JAMMET: (laughs) That sounds like a good perk, actually. It was a lot of big brainstorms on the names. Instead of reinventing the wheel, it’s easier to just stay as straightforward and direct as possible. But it really gets back to this idea of routines and incentivizing folks to think about their daily rituals.
RAPKIN: Can you be profitable without getting people to come to Sweetgreen for dinner?
JAMMET: I think we’ve focused a lot on our offerings and the broader experience. Today our menu looks almost nothing like what it looked like 16 years ago. There are obviously salads. But we continue to make our menu heartier and add new entrees, new proteins, to continue to broaden the menu and attract the non-salad eaters. At that point the offering would be pretty relevant at dinner.
Going Public
RYAN: We always hear about the downside of going public. But have there been some surprises for you? What do you personally love about driving a publicly-traded company?
JAMMET: Listen, there’s positives and negatives to any experience. I would say it gave us a big microphone. And I would say we were really happy with the timing when it went public.
RAPKIN: You and your co-founders have become celebrities in a way. When each of you bought a house, The Dirt reported on the details. Is that strange?

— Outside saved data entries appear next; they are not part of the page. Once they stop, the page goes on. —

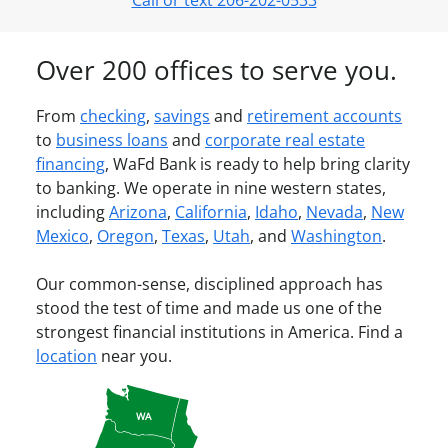
Call or text 206-202-0533
Over 200 offices to serve you.
From
checking
,
savings
and
retirement accounts
to
business loans
and
corporate real estate
financing
, WaFd Bank is ready to help bring clarity
to banking. We operate in nine western states,
including
Arizona
,
California
,
Idaho
,
Nevada
,
New
Mexico
,
Oregon
,
Texas
,
Utah
, and
Washington
.
Our common-sense, disciplined approach has
stood the test of time and made us one of the
strongest financial institutions in America. Find a
location
near you.
WA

JAMMET: To your point, everything we do now is public and there’s scrutiny and there’s a microscope on it. We’re very conscious about that with everything we do or say publicly. And so it is definitely a different mindset. But I would say even before going public, we kind of had this rule internally: “Don’t believe your best press and don’t believe your worst press.”

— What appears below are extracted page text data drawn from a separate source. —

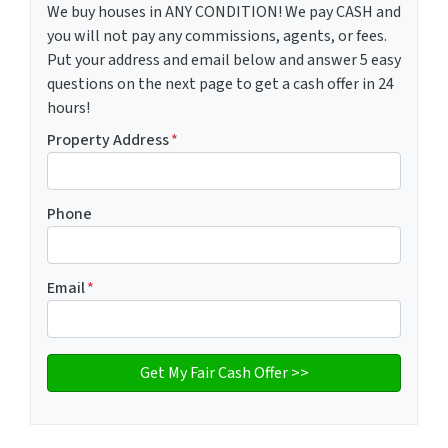
We buy houses in ANY CONDITION! We pay CASH and
you will not pay any commissions, agents, or fees.
Put your address and email below and answer 5 easy
questions on the next page to get a cash offer in 24
hours!
Property Address
*
Phone
Email
*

RAPKIN: Coming back to cereal, what gets you out of bed every day?
JAMMET: What keeps me going is knowing that even though we’re 16 years in and we have 215 restaurants, it’s still tiny in the context and scope of what it could be. And what we want to build. I mean, there are thousands of Chipotles, tens of thousands of McDonald’s. And if we really do want to help redefine fast food it’s going to be like a 100-year journey.

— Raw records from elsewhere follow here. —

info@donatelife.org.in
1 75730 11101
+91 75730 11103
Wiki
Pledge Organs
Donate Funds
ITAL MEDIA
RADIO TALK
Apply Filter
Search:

RAPKIN: OK. But this comes back to the initial question. How do you scale a business built on small farms? Because Chipotle doesn’t care who makes their beef.
JAMMET: I will say Chipotle—in the context of all the scaled fast food players—does a great job in general.
RAPKIN: Fine. But how does Sweetgreen get from 215 stores to 1,000 stores and still care about the farmers? I know how important your partners are to you.
JAMMET: What gets me excited is thinking about how we use our scale for advantage. As we now level up, we’re able to work with some of the largest growers in the country and we can say to them, “Hey, we want to transition this land to organic.” That’s how you can create real change in the industry. There are some things that we do at this scale that will not work at 1,000 restaurants. And that’s OK. As our supply chain grows and scales, there’s going to be new growers and new farmers and partners that we work with that we’re also really proud of. Just because they’re large it doesn’t mean they’re bad. We will always be 100% transparent on how we’re sourcing it and where we’re sourcing it from.
RAPKIN: You just introduced potato chips. Can we talk about this?
JAMMET: It’s our first savory collab—with Siete Chips. It’s our Green Goddess Ranch Dressing made into a chip. It’s the first time we’re selling potato chips at Sweetgreen. But sourced really thoughtfully and made with avocado oil.
RAPKIN: What has the world come to? Chips at Sweetgreen!
JAMMET: People love chips done our way.
RYAN: When do we see Sweetgreen at the airport?
JAMMET: I wish yesterday. It’s something we’d like to do and we’re learning more about. Operating in an airport is a very different and complex environment. There’s usually licensees, most people don’t operate their own restaurants. But it’s definitely something we hope to do.
RAPKIN: So, is Sweetgreen a tech company or is it a salad company?
JAMMET: First and foremost we’re a food company. And we love to leverage technology to rethink the whole experience and rethink our business model. At the end of the day, if a product is not craveable—and the desire isn’t there for the product—then nothing else matters.
The conversation has been edited and condensed for clarity.